I know a “mystery shopper”, having lunch with her tomorrow. Sounds like great fun!
Oooo, Edinburgh for spring shopping! I was nearly a warden for the park round St Arthurs Seat once. Could’ve had a uniform and everything and “arrested” people for shillyshallying or whatever, Oh the power, the power! Should’ve taken the offer and I could’ve been Sheriff by now!
Good heads up on your op for next week Lizzie. The Storm Riders will make sure they’re all nearby for that one.
Oh yes, the lightning strike. I’d forgotten about that too.
If I remember rightly the Desert is the bleakness we go through when we’re diagnosed. We walk out of it with scars but stronger than ever and heading for Determination. I think the blizzard was a device to get me and Gen into Determination once we knew we were heading for chemo. And just to make all new Storm Riders go, Erk! we’ve were toying with getting a tattoo in this universe once we finish treatment. Heh, heh, that got you all didn’t it.
Never fear, tattoos are not a requisite of being a Storm Rider - but I’ve decided I’m doing it, back of one shoulder, just have to design it now.
What else was there? Ah, the mountain pass. That turned up kind of like another desert didn’t it, another challenge on the way to treatment.
Lots of weekends being booked here. Excellent! Wonder where Storm Rider’s go on their holidays?
I am attempting a mental picture of you in the cozzie. I’m getting huge spots before my eyes, and yes, pink wellies.

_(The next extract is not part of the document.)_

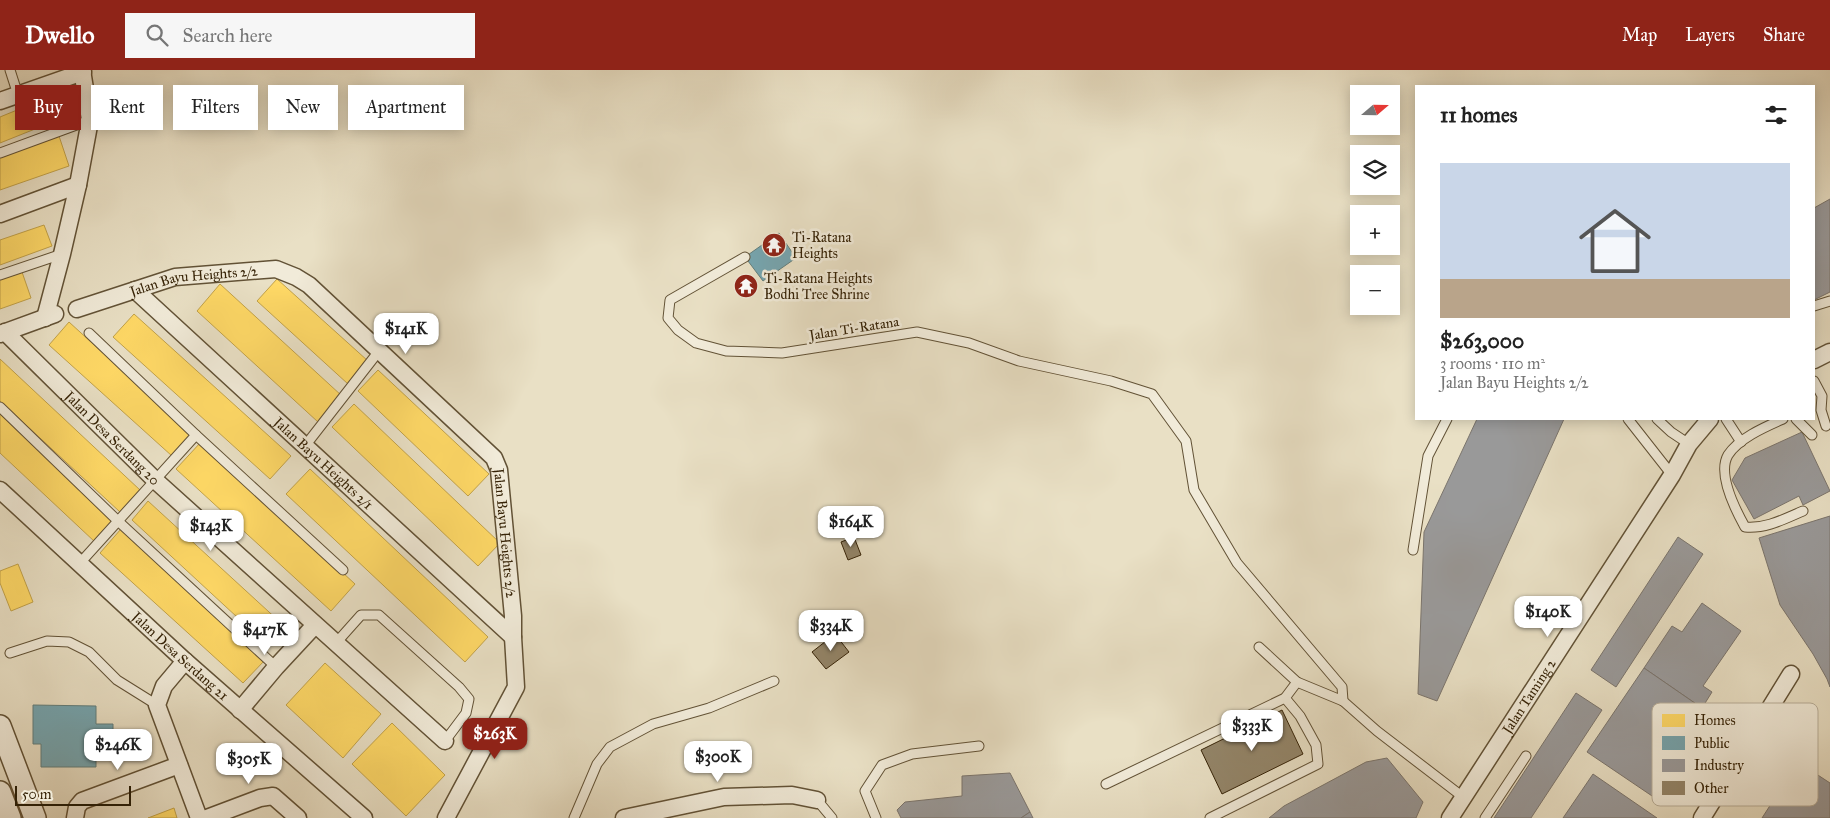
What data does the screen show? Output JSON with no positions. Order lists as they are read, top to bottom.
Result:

Losing track a bit here, so to all who are finding heads, stomachs, or other anatomical bits proving a touch sensitive at the moment, here are soothing vibes of Swiss mountainsides freshly budding in the new spring sunshine, silvery streams trickling over smooth, coloured pebbles, air filled with the scent of meadow grass and sweet alpine flowers, the town clock striking 1, goat bells tinkling, cow bells dinging, and the aroma of…of…OF! who left their stinky socks on the cheese making table!!! Aaaaaargh, where’s that lazy, good for nothing goat herd! I’ll ring his neck with his own rancid footwear… AAAAAARGH!